In 1915, the National Baptist Convention (NBC), USA, sent to Jamaica a delegation comprising two of its outstanding leaders – J. G. Jordan and C. H. Parrish – to strengthen links with a group of local native Baptist churches called the Fellowship Baptist Church of Jamaica that was becoming an NBC affiliate. Three of the congregations in this Fellowship were the Elletson Baptist Church – the former Windward Road Chapel; the Fellowship Baptist Church at the corner of East Queen Street and Highholborn Street; and Bethlehem Baptist Church at 109 Charles Street, Kingston. The Jordan-Parrish delegation participated in a meeting at Elletson Baptist Church and visited Liele’s tomb. They expressed concern that “the iron railing around [Liele’s] grave and the brick vault had been razed to the ground.” Instead of considering how to facilitate the repair of Liele’s tomb and instil respect for the earthly resting place of Liele, the two Americans actually collected and took back to America with them “the iron railing which had been torn from around the Lisle grave by sacrilegious hands” as well as “some of the old church furniture,” which Jordan proudly announced in his report to 35th Fifth Annual in Chicago, Ill, September 8-13, 1915. After telling of the capture of the articles from Jamaica, Jordan concluded, “The story of the struggles of this church [Windward Road Chapel] is pathetic indeed.”

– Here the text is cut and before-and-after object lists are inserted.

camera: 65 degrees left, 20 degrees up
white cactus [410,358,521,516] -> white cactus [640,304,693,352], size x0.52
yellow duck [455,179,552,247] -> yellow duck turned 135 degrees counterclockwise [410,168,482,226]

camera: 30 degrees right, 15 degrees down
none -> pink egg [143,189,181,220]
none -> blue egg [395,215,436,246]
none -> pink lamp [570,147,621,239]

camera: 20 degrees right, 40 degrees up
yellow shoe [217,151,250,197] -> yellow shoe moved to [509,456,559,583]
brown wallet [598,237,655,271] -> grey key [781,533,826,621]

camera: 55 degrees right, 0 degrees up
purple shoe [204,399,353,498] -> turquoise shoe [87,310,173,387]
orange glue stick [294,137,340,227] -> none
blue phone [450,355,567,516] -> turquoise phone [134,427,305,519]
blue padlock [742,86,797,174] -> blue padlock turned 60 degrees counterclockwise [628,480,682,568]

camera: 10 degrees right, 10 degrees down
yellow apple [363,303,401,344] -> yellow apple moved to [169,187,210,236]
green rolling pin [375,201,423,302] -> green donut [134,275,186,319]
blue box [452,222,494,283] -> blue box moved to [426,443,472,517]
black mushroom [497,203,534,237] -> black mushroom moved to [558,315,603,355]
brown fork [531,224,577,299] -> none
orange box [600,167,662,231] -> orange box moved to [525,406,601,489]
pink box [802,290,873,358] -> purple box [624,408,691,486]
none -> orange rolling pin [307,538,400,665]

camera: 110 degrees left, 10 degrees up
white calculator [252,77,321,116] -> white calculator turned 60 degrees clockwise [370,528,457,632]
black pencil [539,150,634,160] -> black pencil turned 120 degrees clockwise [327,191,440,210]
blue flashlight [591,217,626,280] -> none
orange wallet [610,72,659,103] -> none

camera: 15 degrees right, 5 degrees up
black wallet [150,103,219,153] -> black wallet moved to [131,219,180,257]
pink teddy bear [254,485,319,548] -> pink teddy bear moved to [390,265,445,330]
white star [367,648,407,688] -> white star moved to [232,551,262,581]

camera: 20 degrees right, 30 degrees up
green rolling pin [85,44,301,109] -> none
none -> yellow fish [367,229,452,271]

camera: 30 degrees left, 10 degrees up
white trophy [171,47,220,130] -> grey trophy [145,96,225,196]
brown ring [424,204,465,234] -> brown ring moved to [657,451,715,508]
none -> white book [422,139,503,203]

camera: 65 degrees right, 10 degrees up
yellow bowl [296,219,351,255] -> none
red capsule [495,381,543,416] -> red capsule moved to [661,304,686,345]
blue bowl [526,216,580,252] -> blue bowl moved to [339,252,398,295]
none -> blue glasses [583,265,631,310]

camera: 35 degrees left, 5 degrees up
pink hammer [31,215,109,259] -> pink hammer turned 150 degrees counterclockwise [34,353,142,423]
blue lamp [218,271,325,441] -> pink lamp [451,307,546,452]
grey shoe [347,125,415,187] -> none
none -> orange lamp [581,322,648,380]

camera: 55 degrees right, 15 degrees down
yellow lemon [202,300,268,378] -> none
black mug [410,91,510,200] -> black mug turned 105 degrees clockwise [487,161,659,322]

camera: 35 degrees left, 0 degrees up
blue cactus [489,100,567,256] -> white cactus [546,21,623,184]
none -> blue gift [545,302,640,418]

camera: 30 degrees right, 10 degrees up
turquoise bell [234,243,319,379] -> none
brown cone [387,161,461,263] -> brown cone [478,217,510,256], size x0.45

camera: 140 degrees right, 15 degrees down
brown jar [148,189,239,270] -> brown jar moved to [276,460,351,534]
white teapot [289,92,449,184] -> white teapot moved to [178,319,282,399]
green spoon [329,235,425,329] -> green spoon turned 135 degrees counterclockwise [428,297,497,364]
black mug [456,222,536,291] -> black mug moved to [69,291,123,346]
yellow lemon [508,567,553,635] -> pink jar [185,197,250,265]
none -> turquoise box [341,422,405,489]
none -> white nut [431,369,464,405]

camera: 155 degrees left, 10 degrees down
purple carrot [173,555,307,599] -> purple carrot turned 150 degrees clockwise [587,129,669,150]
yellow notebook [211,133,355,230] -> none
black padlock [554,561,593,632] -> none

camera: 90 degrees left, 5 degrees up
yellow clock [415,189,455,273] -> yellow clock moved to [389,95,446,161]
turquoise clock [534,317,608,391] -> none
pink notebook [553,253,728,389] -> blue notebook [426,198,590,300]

Upon hearing the Jordan-Parrish report on their visit to Jamaica, the National Baptist Convention took the decision to erect a monument in Liele’s honour, outside the Bryan (now First Bryan) Baptist Church in Savannah, Georgia, USA. If only they had decided to contribute to the restoration of Liele’s burial place and not stoke the fires of controversy between the First Bryan and the First African Baptist Church in Savannah, Georgia, concerning which of these two churches originated in the church Liele organized in Savannah many years ago.

Let us give thanks to God for the Lieles – George, Hannah, John, Paul, George, Jr. and Lucy. May the memory of their witness and sacrifice continue to inspire us and may their memory live forever.